▶ TASK
What you return should be the complete listing, unchanged, with no pictures in it.

▶ DATA EXCERPT

******************************

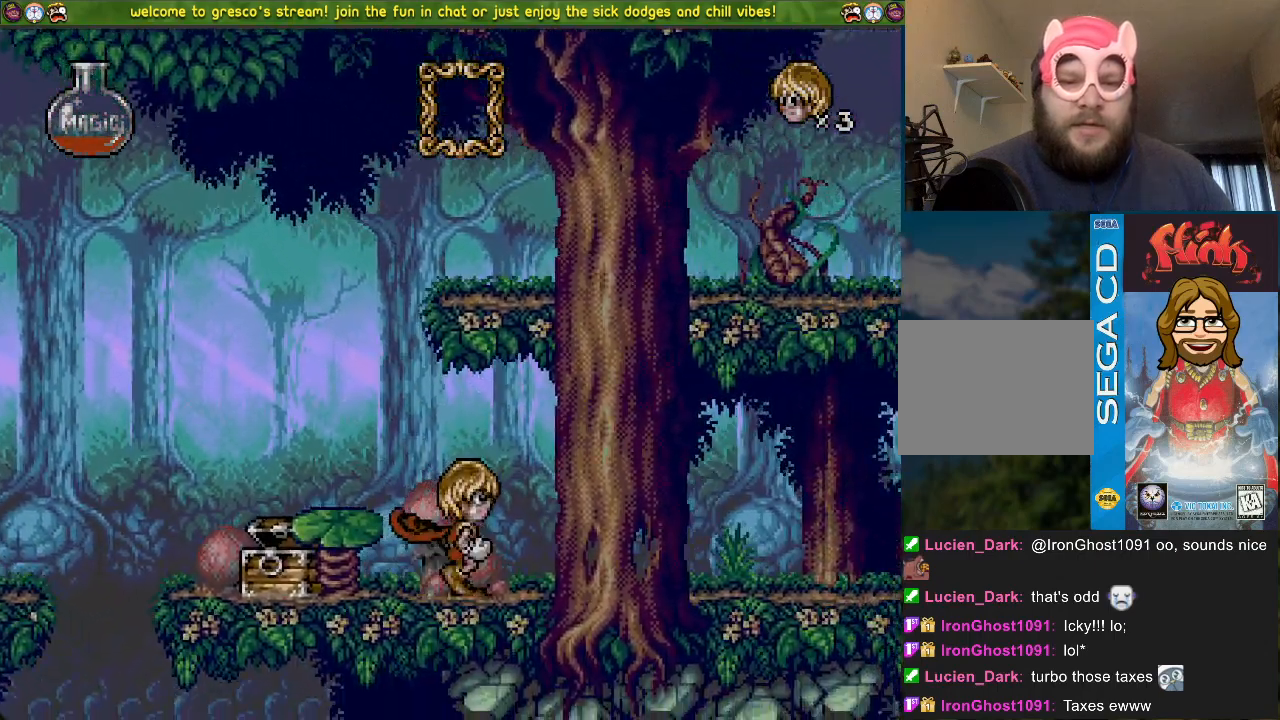
{"buttons": ["SQUARE", "DPAD_LEFT"], "left_stick": "center", "right_stick": "center", "events": [[234, "SQUARE", "down"], [301, "SQUARE", "up"], [334, "SQUARE", "down"]]}
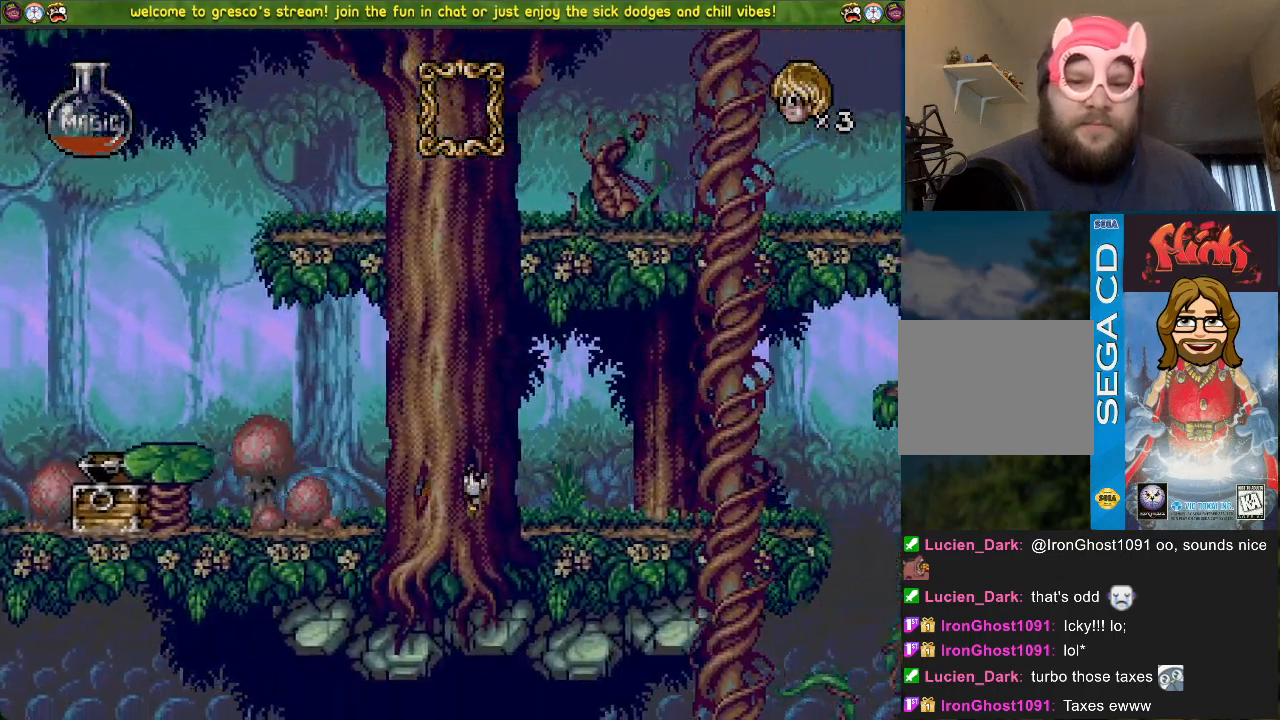
{"buttons": ["DPAD_LEFT"], "left_stick": "center", "right_stick": "center", "events": [[183, "SQUARE", "up"]]}
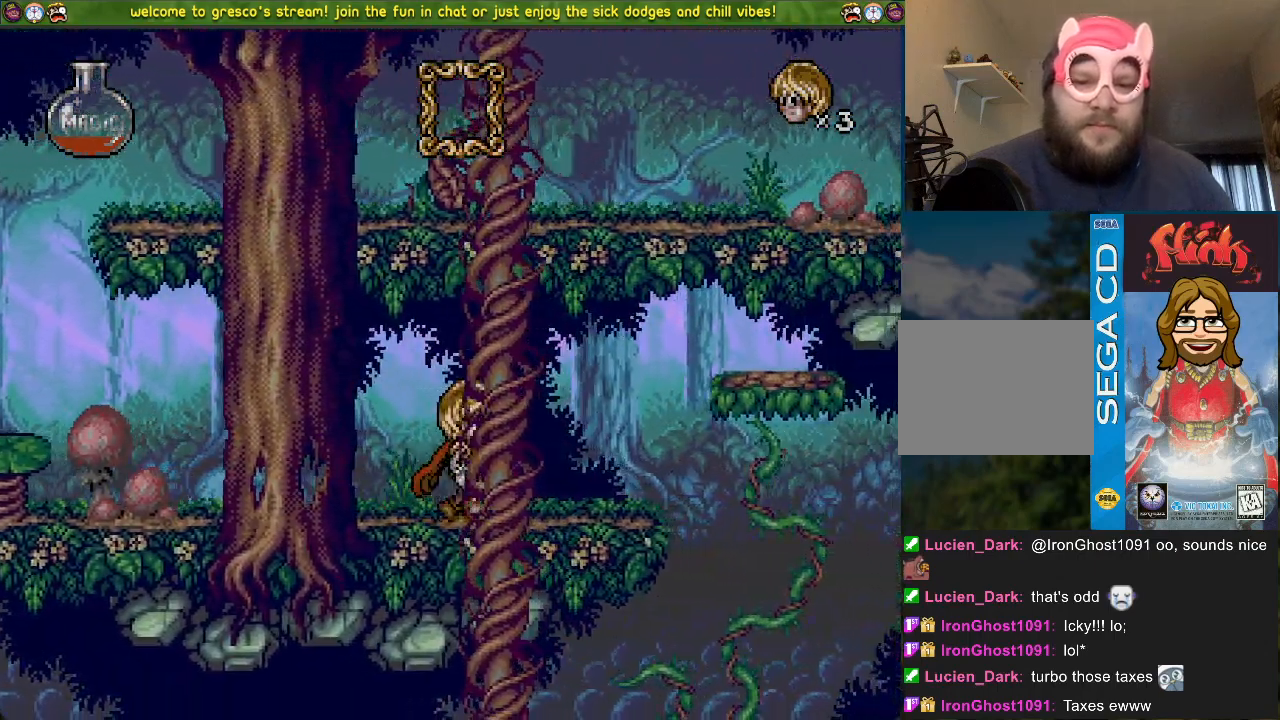
{"buttons": ["CROSS", "DPAD_LEFT"], "left_stick": "center", "right_stick": "center", "events": [[184, "CROSS", "down"]]}
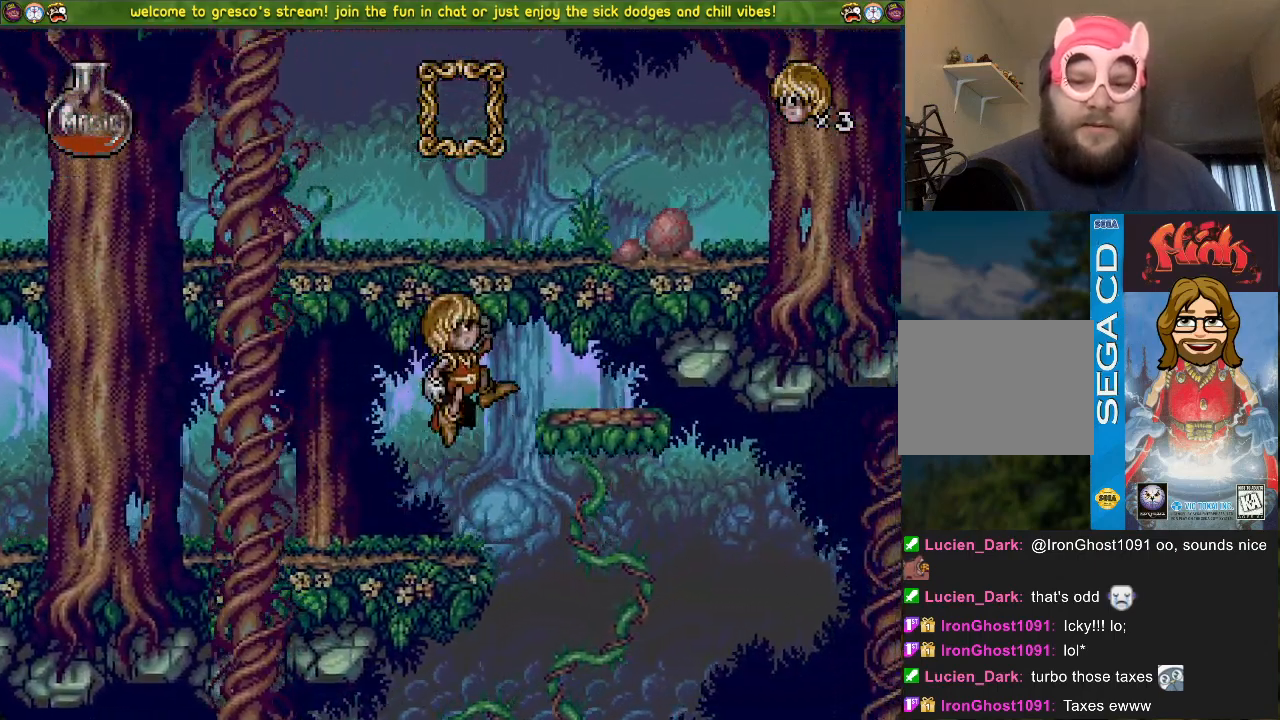
{"buttons": ["CROSS", "DPAD_DOWN"], "left_stick": "center", "right_stick": "center", "events": [[500, "DPAD_DOWN", "down"], [500, "DPAD_LEFT", "up"]]}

******************************

▶ YOUR SOLUTION
{"buttons": ["SQUARE", "DPAD_LEFT"], "left_stick": "center", "right_stick": "center", "events": [[234, "SQUARE", "down"], [301, "SQUARE", "up"], [334, "SQUARE", "down"]]}
{"buttons": ["DPAD_LEFT"], "left_stick": "center", "right_stick": "center", "events": [[183, "SQUARE", "up"]]}
{"buttons": ["CROSS", "DPAD_LEFT"], "left_stick": "center", "right_stick": "center", "events": [[184, "CROSS", "down"]]}
{"buttons": ["CROSS", "DPAD_DOWN"], "left_stick": "center", "right_stick": "center", "events": [[500, "DPAD_DOWN", "down"], [500, "DPAD_LEFT", "up"]]}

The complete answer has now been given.